山崎が最後まで言う前に、銀時がばびゅんと屯所の方向に向かって走って行った。

その後ろ姿を見送って、

「やれやれ。これで副長の機嫌も直れば屯所も過ごしやすくなるかな」

と、ここ二週間の、ギスギスした空気の屯所を思い出して溜め息をつく山崎だった。




吸い殻で山盛りの灰皿に、さらに吸っていた煙草をねじ込みながら土方は眉間に深いシワを刻んでいた。

「チッ……山崎のヤロー、遅いじゃねーか。切腹さすぞコラァ」

煙草を吸っても周りに当り散らしてもイライラが取れないため、甘い物でも食べてみようと団子を買いに行かせたのだ。

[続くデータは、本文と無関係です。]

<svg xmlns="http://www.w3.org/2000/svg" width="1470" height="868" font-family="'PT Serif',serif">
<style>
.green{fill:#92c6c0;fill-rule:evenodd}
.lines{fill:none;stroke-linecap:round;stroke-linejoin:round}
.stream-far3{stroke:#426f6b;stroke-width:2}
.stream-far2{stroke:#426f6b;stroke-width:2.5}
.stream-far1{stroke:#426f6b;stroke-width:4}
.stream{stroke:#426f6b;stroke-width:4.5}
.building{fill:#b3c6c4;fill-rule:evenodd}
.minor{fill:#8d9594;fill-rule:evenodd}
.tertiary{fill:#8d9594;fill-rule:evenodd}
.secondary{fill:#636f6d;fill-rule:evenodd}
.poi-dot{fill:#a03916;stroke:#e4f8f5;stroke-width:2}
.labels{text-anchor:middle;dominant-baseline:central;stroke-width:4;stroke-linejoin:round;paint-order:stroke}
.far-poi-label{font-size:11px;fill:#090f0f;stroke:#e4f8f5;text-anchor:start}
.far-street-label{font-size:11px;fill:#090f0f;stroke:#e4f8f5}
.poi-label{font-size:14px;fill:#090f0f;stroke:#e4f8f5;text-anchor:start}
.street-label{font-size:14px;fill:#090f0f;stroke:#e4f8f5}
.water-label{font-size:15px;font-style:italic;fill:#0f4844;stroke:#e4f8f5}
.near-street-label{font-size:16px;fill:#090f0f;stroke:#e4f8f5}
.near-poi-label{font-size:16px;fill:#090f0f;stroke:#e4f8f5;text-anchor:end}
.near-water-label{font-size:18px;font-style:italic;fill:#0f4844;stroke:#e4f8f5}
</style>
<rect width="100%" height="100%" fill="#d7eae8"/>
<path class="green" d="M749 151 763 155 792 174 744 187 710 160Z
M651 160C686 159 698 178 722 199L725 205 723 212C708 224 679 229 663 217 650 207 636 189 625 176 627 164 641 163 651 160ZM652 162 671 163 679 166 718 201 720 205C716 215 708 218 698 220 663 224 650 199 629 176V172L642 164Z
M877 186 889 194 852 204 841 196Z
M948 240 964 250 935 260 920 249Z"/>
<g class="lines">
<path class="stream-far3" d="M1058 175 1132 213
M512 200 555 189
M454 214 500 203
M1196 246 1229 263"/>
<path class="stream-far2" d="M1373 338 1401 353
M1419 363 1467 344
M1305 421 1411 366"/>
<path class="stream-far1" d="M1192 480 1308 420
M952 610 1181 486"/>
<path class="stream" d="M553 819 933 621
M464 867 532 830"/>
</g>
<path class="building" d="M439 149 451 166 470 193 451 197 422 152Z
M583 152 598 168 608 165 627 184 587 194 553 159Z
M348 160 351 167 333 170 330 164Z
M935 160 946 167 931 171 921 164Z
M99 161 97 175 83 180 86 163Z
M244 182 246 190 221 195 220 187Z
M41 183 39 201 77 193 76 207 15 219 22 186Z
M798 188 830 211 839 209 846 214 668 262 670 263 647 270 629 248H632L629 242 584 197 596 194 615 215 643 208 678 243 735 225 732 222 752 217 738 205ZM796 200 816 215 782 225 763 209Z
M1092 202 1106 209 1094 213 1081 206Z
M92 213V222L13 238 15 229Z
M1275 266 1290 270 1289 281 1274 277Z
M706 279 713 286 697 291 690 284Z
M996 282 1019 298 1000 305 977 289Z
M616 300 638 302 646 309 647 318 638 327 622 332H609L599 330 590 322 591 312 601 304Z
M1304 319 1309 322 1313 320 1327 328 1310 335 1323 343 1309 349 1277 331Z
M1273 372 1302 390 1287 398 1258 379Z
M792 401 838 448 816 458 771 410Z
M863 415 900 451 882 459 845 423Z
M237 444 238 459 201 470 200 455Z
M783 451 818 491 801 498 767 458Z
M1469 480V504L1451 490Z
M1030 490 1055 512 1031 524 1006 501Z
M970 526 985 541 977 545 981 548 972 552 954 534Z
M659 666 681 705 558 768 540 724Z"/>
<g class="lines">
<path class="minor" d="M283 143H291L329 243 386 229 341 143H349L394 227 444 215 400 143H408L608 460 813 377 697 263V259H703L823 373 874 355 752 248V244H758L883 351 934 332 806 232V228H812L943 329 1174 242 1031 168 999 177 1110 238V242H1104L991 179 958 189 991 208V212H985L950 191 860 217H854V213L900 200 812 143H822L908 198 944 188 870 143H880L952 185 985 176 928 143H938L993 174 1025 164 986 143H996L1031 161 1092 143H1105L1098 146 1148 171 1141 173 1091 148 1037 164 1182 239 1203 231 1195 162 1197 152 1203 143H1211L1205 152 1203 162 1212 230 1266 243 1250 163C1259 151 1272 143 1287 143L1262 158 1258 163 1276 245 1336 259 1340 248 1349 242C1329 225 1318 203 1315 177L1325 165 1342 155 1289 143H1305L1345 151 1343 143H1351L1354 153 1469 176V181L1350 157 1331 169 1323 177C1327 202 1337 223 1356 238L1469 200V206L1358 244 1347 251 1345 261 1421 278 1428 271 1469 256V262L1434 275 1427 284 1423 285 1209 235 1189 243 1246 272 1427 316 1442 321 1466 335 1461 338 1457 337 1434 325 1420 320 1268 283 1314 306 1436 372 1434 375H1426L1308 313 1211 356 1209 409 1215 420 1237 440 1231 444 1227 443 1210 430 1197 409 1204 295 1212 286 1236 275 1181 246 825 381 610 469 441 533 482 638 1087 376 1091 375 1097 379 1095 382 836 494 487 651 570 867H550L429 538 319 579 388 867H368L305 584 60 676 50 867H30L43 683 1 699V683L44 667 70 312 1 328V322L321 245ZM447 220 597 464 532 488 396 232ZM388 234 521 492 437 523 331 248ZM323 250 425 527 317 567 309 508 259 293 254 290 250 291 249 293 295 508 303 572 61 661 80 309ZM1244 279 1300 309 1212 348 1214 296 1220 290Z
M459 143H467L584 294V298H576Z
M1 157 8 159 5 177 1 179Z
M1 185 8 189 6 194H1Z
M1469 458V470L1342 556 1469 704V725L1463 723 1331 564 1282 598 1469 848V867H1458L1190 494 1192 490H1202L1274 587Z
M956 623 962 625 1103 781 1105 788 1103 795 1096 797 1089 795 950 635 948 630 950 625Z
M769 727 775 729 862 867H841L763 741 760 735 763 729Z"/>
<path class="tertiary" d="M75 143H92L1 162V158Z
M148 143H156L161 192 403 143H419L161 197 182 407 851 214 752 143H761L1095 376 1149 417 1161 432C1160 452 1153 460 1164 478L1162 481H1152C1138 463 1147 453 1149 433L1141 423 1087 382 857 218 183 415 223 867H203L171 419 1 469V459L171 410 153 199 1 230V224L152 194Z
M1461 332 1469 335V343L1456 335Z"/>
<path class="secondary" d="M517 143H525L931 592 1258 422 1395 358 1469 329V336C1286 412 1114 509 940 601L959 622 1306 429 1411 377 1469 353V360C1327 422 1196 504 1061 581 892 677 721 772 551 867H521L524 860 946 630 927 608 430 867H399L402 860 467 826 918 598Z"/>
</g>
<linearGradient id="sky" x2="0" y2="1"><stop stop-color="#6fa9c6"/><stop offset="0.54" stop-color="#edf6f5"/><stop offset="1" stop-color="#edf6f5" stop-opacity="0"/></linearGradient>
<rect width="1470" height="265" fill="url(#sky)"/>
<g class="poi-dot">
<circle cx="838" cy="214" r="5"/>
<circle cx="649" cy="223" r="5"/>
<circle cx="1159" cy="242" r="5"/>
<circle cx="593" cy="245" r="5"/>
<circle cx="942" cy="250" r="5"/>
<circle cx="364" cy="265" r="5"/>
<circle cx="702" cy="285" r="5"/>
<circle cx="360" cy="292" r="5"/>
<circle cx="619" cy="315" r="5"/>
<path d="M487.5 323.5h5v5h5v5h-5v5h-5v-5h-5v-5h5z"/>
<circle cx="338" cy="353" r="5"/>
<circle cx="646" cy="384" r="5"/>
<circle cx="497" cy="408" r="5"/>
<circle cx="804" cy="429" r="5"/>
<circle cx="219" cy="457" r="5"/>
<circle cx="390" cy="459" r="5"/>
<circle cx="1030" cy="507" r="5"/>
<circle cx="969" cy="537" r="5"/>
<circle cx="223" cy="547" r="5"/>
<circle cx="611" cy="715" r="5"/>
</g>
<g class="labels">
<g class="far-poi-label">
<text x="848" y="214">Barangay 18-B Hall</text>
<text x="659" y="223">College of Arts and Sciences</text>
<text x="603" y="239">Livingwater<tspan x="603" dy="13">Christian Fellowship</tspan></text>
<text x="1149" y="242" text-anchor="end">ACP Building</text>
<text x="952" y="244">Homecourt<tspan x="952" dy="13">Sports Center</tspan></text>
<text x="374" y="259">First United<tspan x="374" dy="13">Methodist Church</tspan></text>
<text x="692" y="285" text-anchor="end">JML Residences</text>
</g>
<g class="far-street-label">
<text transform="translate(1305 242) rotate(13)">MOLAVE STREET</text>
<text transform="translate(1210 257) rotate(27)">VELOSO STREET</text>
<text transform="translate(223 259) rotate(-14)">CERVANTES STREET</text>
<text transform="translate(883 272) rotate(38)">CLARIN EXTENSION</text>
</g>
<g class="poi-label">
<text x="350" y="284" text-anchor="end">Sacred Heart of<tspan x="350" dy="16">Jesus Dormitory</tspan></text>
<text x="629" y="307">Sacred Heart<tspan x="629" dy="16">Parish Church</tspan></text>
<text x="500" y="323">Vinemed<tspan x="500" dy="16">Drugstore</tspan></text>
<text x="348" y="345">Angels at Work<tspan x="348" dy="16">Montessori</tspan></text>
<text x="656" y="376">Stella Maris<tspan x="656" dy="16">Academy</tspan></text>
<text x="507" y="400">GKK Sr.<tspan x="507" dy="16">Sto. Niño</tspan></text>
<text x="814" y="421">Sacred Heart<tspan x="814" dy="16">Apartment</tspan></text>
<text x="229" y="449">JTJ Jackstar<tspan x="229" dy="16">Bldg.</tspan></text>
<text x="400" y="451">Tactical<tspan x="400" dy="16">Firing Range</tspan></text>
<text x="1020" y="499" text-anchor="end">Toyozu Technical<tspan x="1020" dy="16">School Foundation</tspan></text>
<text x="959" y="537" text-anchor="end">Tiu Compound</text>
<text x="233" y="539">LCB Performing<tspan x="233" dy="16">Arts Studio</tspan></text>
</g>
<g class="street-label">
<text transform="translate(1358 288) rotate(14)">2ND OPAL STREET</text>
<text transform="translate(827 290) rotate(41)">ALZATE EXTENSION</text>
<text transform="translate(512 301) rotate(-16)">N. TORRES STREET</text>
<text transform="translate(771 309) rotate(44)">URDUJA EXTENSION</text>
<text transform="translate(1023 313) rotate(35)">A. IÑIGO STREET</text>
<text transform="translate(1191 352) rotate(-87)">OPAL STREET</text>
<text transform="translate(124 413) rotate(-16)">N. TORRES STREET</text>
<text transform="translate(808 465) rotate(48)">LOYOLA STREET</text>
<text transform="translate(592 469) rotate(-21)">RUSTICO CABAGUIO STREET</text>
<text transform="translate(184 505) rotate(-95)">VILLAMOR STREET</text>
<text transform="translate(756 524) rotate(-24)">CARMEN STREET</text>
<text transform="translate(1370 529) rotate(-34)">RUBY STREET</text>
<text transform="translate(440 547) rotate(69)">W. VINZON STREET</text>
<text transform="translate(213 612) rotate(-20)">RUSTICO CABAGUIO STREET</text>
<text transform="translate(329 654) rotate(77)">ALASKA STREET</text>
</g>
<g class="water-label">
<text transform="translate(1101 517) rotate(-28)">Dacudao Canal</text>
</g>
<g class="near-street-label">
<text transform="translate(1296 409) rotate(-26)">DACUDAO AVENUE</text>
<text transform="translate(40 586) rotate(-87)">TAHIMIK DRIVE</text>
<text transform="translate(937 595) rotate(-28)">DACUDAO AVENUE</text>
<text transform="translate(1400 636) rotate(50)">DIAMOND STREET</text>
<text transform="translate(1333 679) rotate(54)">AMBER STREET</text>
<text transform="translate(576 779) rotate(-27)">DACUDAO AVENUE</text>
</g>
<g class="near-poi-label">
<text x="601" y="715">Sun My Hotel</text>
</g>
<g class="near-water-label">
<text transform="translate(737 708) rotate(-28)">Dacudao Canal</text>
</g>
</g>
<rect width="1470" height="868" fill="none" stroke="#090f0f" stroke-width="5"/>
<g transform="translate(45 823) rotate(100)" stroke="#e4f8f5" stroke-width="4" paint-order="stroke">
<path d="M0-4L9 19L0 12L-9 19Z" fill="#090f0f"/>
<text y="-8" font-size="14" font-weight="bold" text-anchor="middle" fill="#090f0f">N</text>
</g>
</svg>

この二週間、頭の中をぐるぐる回っているのは、憎たらしい顔で笑う沖田と銀時だった。

気分が晴れないのは“言いたいことをすべて言ってないから”だと分かっている。怒ってもキレても悲しみは拭えない。

次の煙草に火を点けようとしたとき、廊下をドタドタと走ってくる足音が聞えた。

山崎が急いで帰ってきたのかと思いきや、副長室の襖をばーんと開けてそこに立っていたのは銀時だった。